A l’ami François Mengelatte

 

 Tu aimais la vie François. Mais qui ne l’aime, à moins d’être dans une détresse extrême ? Tu aimais les gens, ce qui est déjà moins commun. Nos contemporains font souvent triste figure et passent une grande partie de leur temps à se plaindre ou à fuir leurs semblables. Aussi ton visage toujours rayonnant était-il une sorte de soleil qui mettait de bonne humeur ceux qui t’approchaient ou croisaient ton chemin. Tu étais un homme chaleureux. On se sentait meilleur, plus tonique après t’avoir rencontré.
  

Mieux, tu étais plein de l’amour des autres. Jour après jour tu  allais à leur rencontre ou répondais à leurs sollicitations. Comme artiste, tu t’efforçais d’apprivoiser la beauté en saisissant un visage ou un paysage. Ce faisant, tu affichais ta générosité : peindre, c’est donner à voir un reflet du monde. Le tien était particulièrement coloré, festif et humoristique. Il l’a toujours été, mais de façon de plus en plus accentuée avec les années, comme un pied de nez à la mort, à la maladie, à la souffrance. Le cadeau était permanent, et, grâce à tes tableaux, il demeure quotidien. Qui regarde une de tes toiles se souvient aussitôt de toi, de ta bonhomie, de ta gentillesse, de ton dynamisme, de tes pitreries… Tu avais une affection particulière pour les clowns, dont la pudeur et l’élégance consistent à voiler leur tristesse sous des masques et maquillages. Plus qu’un autre, l’artiste sait le prix de la vie et que cette dernière nous est parcimonieusement comptée.

Mais ta générosité ne se manifestait pas seulement par la vertu de tes pinceaux. Elle était citoyenne, bénévole, au service des autres. Tes engagements ont été nombreux. Tu as consacré beaucoup de temps aux causes humanitaires, philanthropiques, culturelles. Pour ma part, quand je songe à toi, je vois se dérouler quarante années de vie. Tu étais là quand, avec quelques amis, j’ai fondé l’association des Jeunes Lourdais, puis le Grenier des arts et des loisirs, le prix Prométhée, l’Atelier Imaginaire. Nous avons accueilli ensemble Max-Pol Fouchet et Paul Guth à Lourdes mais aussi Jean Carzou, Mady de la Giraudière, Toffoli, Michel Plasson…  Bien des photographies sont là pour en témoigner. En 2006, tu as accepté que ton tableau Fête au village illustre le livre d’Abdelkader Djemaï Pain, Adour et fantaisie. J’ai toujours su que je pouvais compter sur toi si la nécessité s’en faisait sentir.
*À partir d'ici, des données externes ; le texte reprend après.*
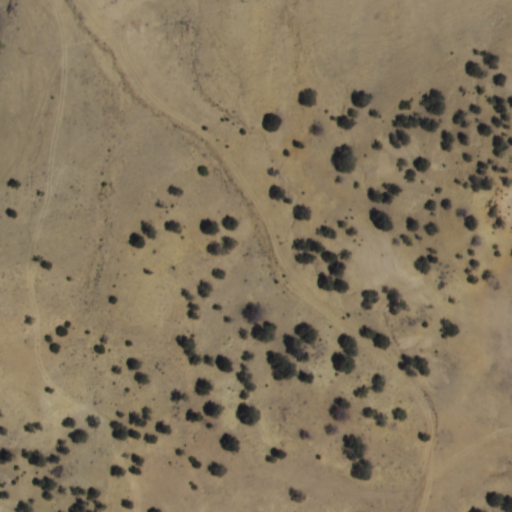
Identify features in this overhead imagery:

C’est dire combien ta disparition m’affecte. Tu t’en es allé en emportant bien des souvenirs mais aussi et surtout ce sentiment confortable de savoir que je pourrais recourir à tes bons conseils en cas de besoin. En prenant conscience de ce vide, je devine l’immensité de celui qu’éprouvent ton épouse, tes enfants et petits-enfants que j’embrasse bien fort en les remerciant d’avoir accepté de te partager avec tes nombreux amis.